The second capacity building project was the Global Environmental Change and Human Health Project funded by the Asia Pacific Network for Global Change Research from 2013 to 2016. This was a project led by UNU-IIGH in collaboration with UNU-INWEH, Queen’s University, Charles Sturt University, the Chinese Academy of Sciences and Wetlands International-South Asia. It was intended to enhance the scientific capacity of young scientists from the Asia-Pacific Region, especially those from the developing countries to improve their decision-making and public awareness capability. Year 1 of the project involved the training of 24 young scientists from 9 Asia Pacific countries on various aspects of climate change, extreme weather events and urbanisation through a Symposium and Workshop on Global Environmental Change and Human Health : Extreme Events and Urbanisation, which was held in Kuala Lumpur from 14th to 18th January 2013. The Symposium and Workshop featured 8 international speakers. A video montage on the same topic was also produced and posted on Youtube.
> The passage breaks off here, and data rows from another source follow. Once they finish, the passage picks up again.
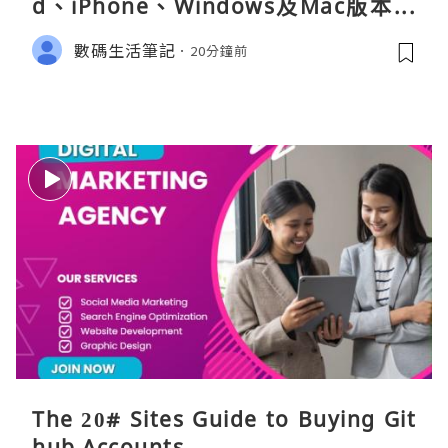
d、iPhone、Windows及Mac版本分
別
數碼生活筆記
20分鐘前
The 20# Sites Guide to Buying Git
hub Accounts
Another outcome of this project was the publication of a supplement issue of the Asia Pacic Journal of Public Health on Global Environmental Change and Human Health which was edited by 2 authours from UNU-IIGH.
In Year 2 of the project from 23rd to 25th March 2015, a Science Policy Dialogue on Emergency Preparedness and Management of Health Impacts of Extreme Weather Events in the Asia Pacific Region was held in Kuala Lumpur. The Dialogue was attended by 25 local and foreign participants from Malaysia, Australia, Thailand and China. The objective was to solicit new and pertinent knowledge and information on emergency preparedness and management of the health impacts of extreme weather events that can be disseminated to policy makers and relevant stakeholders.
The research component of this Project involves high-impact research conducted by 4 doctoral students of UNU-IIGH researching on the following topics of research : 1) Impact of climate change on foodborne and waterborne diseases in Malaysia; 2) Environmental factors associated with malaria susceptibility areas in Sabah, Malaysia using remote sensing and GIS techniques; 3) Prevalence and associated factors of heat-related illnesses among solid waste management workers in Negeri Sembilan; and 4) Health co-benefits from the introduction of mass rapid transit as climate change mitigation in Greater Kuala Lumpur. Another climate change-related research project was on occupational heat exposure and heat-related illnesses among agricultural workers in Malaysia and Cambodia. Among the occupational groups studied were paddy, sugarcane and cassava farmers.